According to Department of Finance Canada, eligibility for payments is determined based on your province’s fiscal capacity. Fiscal capacity is a measure of the taxes (income, business, property, and consumption) that a province could raise (based on national average rates) along with revenues from natural resources. The idea, I suppose, is that you’re creating a realistic proxy for a province’s higher personal earnings and consumption and, with greater natural resources revenues, a reduced need to increase income tax rates.

But the devil is in the details, and I think there are some questions worth asking:

  • Whichever way you measure fiscal capacity there’ll be both winners and losers, so who gets to decide?
  • Should a province that effectively funds more than its “share” get proportionately greater representation for national policy² – or at least not see its policy preferences consistently overruled by its beneficiary provinces?

The problem, of course, is that the decisions that defined equalization were – because of long-standing political conditions – dominated by the region that ended up receiving the most. Had the formula been the best one possible, there would have been little room to complain. But was it?

For example, attaching so much weight to natural resource revenues is just one of many possible approaches – and far from the most obvious. Consider how the profits from natural resources already mostly show up in higher income and corporate tax revenues (including income tax paid by provincial government workers employed by energy-related ministries)?

And who said that such calculations had to be population-based, which clearly benefits Quebec (nine million residents vs around $5 billion in resource income) over Newfoundland (545,000 people vs $1.6 billion) or Alberta (4.2 million people vs $19 billion). While Alberta’s average market income is 20 percent or so higher than Quebec’s, Quebec’s is quite a bit higher than Newfoundland’s. So why should Newfoundland receive only minimal equalization payments?

To illustrate all that, here’s the most recent payment breakdown when measured per-capita:

Equalization 2025-26 – Government of Canada

For clarification, the latest per-capita payments to poorer provinces ranged from $3,936 to PEI, $1,553 to Quebec, and $36 to Ontario. Only Saskatchewan, Alberta, and BC received nothing.

And here’s how the total equalization payments (in millions of dollars) have played out over the past decade:

Is energy wealth the right differentiating factor because it’s there through simple dumb luck, morally compelling the fortunate provinces to share their fortune? That would be a really difficult argument to make. For one thing because Quebec – as an example – happens to be sitting on its own significant untapped oil and gas reserves. Those potential opportunities include the Utica Shale formation, the Anticosti Island basin, and the Gaspé Peninsula (along with some offshore potential in the Gulf of St. Lawrence).

So Quebec is effectively being paid billions of dollars a year to not exploit their natural resources. That places their ostensibly principled stand against energy resource exploitation in a very different light. Perhaps that stand is correct or perhaps it isn’t. But it’s a stand they probably couldn’t have afforded to take had the equalization calculation been different.

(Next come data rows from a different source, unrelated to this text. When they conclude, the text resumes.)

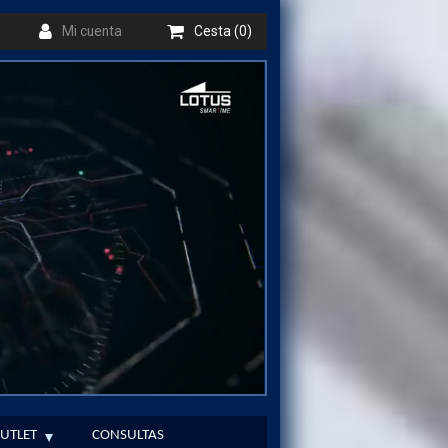
Mi cuenta
Cesta (0)
UTLET
CONSULTAS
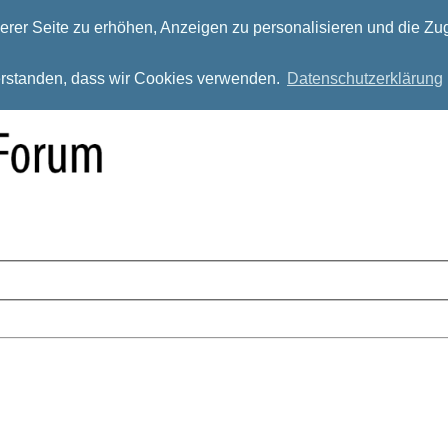
rer Seite zu erhöhen, Anzeigen zu personalisieren und die Zug
verstanden, dass wir Cookies verwenden.
Datenschutzerklärung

Of course, no formula could possibly please everyone, but punishing the losers with ongoing attacks on the very source of their contributions is guaranteed to inspire resentment. And that could lead to very dark places.

Note: I know this post sounds like it came from a grumpy Albertan. But I assure you that I’ve never even visited the province, instead spending most of my life in Ontario.

1

Which has admittedly been challenging since the former primer minister infamously described us as a post-national state without an identity.

2

This isn’t nearly as crazy as it sounds. After all, there are already formal mechanisms through which Indigenous communities get more than a one-person-one-vote voice.